Comparing Modified XELOX Plus Sintilimab With Standard XELOX Plus Sintilimab in First-line Treatment for HER2-negative Gastric/Gastroesophageal Junction Adenocarcinoma
In Brief
A Phase 3 clinical trial evaluating Experimental dose: modified XELOX + sintilimab and Standard dose: standard XELOX + sintilimab for Gastric Cancer. Currently recruiting, targeting 540 participants across 10 sites.
Detailed Summary
This is a randomized, controlled, multicenter phase Ⅲ study to evaluate the therapeutic efficacy of modified XELOX plus sintilimab versus standard XELOX plus sintilimab in subjects with advanced HER2-negative gastric or gastroesophageal adenocarcinoma in the first-line treatment.
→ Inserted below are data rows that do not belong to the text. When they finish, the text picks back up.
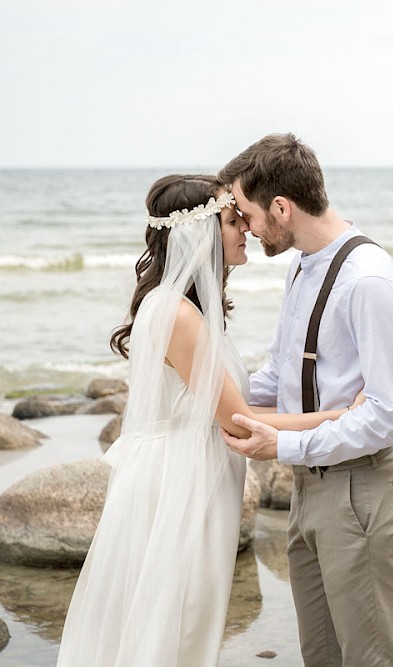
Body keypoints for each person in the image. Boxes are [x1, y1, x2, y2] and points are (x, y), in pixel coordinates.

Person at [57, 174, 362, 667]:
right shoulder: (178, 315)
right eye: (231, 219)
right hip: (182, 483)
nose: (245, 227)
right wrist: (346, 414)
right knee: (176, 623)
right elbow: (238, 418)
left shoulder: (180, 309)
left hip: (186, 472)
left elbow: (230, 399)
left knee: (173, 615)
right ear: (198, 234)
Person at [218, 134, 393, 666]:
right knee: (322, 656)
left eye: (248, 213)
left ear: (281, 207)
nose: (247, 226)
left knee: (370, 658)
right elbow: (283, 373)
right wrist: (210, 392)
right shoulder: (303, 264)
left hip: (359, 490)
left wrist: (281, 444)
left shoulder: (369, 282)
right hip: (311, 485)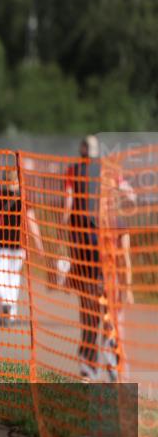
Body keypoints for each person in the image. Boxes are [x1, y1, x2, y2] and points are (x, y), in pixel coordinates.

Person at [63, 135, 135, 381]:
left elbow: (67, 206)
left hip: (86, 255)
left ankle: (91, 364)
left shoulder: (76, 172)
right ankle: (108, 361)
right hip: (98, 260)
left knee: (89, 312)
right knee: (103, 310)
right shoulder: (107, 173)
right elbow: (129, 195)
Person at [0, 168, 43, 324]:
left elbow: (31, 221)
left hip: (16, 247)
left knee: (8, 280)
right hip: (1, 245)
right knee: (1, 282)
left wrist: (38, 244)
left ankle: (9, 314)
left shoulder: (22, 198)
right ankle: (7, 306)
The primary outcome is the progression-free survival (PFS), with a planned enrollment of 540 subjects.
Study Details
Timeline
Interventions
The treatment option for the modified XELOX group (study group) is 200 mg of sintilimab IV Drip Q3W, 600 mg/m2 of capecitabine PO BID for day 1-14, and oxaliplatin 78 mg/m2 IV Drip Q3W.
The treatment option for the standard XELOX group (control group) is 200 mg of sintilimab IV Drip Q3W, 1000 mg/m2 of capecitabine PO BID for day 1-14, and oxaliplatin 130 mg/m2 IV Drip Q3W.